> [Task instructions] Can you retype the comments on law practice and staying home with children word for word, from start to finish?
Start of Selection
And in my view, public interest attorneys probably work harder per dollar than private attorneys.
Finally, I have no doubt that when you practice, you will be outstanding. Not just adequate, outstanding.
I hope you can figure out what works best for you. Good luck with those difficult decisions and questions.
You know, there isn't anything wrong with being content as a SAHM. I don't think it negates any feminist inclinations that you might have. Motherhood does embody feminism too: motherhood is inherently female!
After working full-time for 4 years I am so happy to be at home! I can actually get dinner on the table, clean a bit each day and not all on Saturday, and play with Asher. I'm loving it! However, I do have my moments when I wonder if he'd be better off with a nanny while I work because some days it's just not fun, but we just chalk that up to life and move on, right? :) Kids need their moms, and it is even better when their moms love what they do!
End of Selection
Start of Supplied data
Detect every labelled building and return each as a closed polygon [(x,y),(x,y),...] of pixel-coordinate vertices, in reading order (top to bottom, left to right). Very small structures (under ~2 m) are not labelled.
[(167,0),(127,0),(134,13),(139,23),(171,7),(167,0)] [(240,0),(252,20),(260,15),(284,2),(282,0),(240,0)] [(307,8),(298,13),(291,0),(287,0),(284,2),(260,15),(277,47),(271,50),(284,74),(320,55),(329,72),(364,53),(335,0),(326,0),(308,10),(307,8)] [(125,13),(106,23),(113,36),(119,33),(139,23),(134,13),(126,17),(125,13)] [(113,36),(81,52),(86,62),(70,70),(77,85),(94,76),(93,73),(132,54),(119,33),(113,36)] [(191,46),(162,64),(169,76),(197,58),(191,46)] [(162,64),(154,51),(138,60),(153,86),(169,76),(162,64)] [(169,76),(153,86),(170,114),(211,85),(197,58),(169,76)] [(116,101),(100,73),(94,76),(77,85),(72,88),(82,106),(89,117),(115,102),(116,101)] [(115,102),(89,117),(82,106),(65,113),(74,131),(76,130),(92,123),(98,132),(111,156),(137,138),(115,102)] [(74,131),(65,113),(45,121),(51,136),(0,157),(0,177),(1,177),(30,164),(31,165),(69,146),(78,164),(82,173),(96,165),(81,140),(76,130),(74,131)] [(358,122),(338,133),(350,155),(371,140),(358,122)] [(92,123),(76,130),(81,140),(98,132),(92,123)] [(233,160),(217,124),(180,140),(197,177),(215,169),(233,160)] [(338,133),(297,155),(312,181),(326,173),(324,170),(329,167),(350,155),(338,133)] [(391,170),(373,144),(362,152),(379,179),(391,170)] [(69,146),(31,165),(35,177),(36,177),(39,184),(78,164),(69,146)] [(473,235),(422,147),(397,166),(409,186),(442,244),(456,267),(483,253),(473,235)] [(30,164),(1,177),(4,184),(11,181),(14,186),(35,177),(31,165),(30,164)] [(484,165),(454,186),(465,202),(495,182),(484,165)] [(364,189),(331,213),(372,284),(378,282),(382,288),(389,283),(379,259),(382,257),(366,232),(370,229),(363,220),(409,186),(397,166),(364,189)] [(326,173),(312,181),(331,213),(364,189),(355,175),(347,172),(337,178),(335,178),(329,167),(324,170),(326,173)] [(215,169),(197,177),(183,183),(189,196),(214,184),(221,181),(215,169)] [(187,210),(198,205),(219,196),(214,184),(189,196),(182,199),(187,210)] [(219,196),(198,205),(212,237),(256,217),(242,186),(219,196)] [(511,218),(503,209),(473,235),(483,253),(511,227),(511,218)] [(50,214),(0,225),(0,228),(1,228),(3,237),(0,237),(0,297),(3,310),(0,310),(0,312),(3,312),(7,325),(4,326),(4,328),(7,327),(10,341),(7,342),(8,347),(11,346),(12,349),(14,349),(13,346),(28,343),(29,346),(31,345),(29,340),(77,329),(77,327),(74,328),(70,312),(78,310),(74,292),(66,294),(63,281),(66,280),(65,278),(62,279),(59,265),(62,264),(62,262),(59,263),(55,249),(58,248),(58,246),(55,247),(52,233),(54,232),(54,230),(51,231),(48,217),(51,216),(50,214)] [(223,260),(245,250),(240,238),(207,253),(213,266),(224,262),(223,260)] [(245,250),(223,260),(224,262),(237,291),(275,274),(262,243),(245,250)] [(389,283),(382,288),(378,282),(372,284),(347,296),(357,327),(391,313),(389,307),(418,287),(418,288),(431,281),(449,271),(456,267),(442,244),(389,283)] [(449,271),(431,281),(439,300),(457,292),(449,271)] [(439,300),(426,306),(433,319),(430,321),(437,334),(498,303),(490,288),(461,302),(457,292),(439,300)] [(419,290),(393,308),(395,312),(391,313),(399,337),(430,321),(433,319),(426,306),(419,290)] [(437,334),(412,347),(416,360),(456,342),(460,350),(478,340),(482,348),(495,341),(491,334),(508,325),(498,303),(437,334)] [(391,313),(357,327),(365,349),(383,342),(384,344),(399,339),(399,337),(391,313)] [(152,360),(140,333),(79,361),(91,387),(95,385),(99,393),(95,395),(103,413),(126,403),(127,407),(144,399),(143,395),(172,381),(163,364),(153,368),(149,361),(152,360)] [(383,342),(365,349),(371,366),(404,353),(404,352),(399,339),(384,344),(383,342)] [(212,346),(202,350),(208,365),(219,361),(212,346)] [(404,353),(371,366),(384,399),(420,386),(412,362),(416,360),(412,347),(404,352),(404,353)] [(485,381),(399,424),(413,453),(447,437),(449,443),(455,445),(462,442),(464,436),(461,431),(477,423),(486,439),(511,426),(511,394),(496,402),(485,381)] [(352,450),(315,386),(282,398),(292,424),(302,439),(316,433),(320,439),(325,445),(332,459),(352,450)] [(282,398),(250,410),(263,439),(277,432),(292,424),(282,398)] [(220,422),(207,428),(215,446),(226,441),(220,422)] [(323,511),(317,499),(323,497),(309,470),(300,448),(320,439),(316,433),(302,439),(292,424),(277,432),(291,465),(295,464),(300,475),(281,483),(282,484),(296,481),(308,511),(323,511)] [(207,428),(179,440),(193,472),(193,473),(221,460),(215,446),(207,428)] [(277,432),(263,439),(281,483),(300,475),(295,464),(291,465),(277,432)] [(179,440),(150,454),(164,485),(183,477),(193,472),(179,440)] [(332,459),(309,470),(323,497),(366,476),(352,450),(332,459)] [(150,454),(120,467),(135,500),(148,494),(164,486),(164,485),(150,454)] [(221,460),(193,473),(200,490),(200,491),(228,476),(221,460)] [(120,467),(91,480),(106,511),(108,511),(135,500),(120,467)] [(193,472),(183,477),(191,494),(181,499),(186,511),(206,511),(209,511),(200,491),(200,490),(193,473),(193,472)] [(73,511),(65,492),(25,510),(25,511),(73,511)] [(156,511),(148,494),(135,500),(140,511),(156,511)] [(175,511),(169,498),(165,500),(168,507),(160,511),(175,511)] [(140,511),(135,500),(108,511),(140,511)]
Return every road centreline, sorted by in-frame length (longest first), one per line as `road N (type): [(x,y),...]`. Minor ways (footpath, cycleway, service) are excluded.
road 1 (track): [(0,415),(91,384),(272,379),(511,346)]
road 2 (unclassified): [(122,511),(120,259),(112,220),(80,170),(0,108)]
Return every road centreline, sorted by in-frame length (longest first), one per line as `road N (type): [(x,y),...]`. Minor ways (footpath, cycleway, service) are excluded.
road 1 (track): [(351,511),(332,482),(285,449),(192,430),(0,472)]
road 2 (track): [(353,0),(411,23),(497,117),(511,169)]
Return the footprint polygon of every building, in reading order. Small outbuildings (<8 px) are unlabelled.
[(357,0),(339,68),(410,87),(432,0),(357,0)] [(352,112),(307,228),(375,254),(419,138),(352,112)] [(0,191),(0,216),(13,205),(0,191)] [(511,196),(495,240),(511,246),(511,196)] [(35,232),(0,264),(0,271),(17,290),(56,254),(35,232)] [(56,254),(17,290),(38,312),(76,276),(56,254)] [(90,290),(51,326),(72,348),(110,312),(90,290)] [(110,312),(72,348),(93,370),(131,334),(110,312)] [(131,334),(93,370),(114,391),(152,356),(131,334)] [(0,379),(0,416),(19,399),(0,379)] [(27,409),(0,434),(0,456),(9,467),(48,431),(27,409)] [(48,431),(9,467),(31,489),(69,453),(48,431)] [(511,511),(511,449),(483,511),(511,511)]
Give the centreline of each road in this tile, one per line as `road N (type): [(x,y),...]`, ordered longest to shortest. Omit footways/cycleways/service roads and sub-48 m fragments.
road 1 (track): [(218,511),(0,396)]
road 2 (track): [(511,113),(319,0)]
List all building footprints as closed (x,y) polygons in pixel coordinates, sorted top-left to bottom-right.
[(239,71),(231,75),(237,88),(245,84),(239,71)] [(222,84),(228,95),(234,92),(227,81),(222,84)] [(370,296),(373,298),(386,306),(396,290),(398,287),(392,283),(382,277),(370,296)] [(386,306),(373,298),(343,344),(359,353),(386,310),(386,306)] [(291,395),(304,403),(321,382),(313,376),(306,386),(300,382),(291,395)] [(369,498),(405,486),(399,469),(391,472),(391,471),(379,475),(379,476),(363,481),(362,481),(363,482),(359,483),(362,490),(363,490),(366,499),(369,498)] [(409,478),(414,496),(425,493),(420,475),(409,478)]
End of Supplied data
> [Finished task]
And in my view, public interest attorneys probably work harder per dollar than private attorneys.
Finally, I have no doubt that when you practice, you will be outstanding. Not just adequate, outstanding.
I hope you can figure out what works best for you. Good luck with those difficult decisions and questions.
You know, there isn't anything wrong with being content as a SAHM. I don't think it negates any feminist inclinations that you might have. Motherhood does embody feminism too: motherhood is inherently female!
After working full-time for 4 years I am so happy to be at home! I can actually get dinner on the table, clean a bit each day and not all on Saturday, and play with Asher. I'm loving it! However, I do have my moments when I wonder if he'd be better off with a nanny while I work because some days it's just not fun, but we just chalk that up to life and move on, right? :) Kids need their moms, and it is even better when their moms love what they do!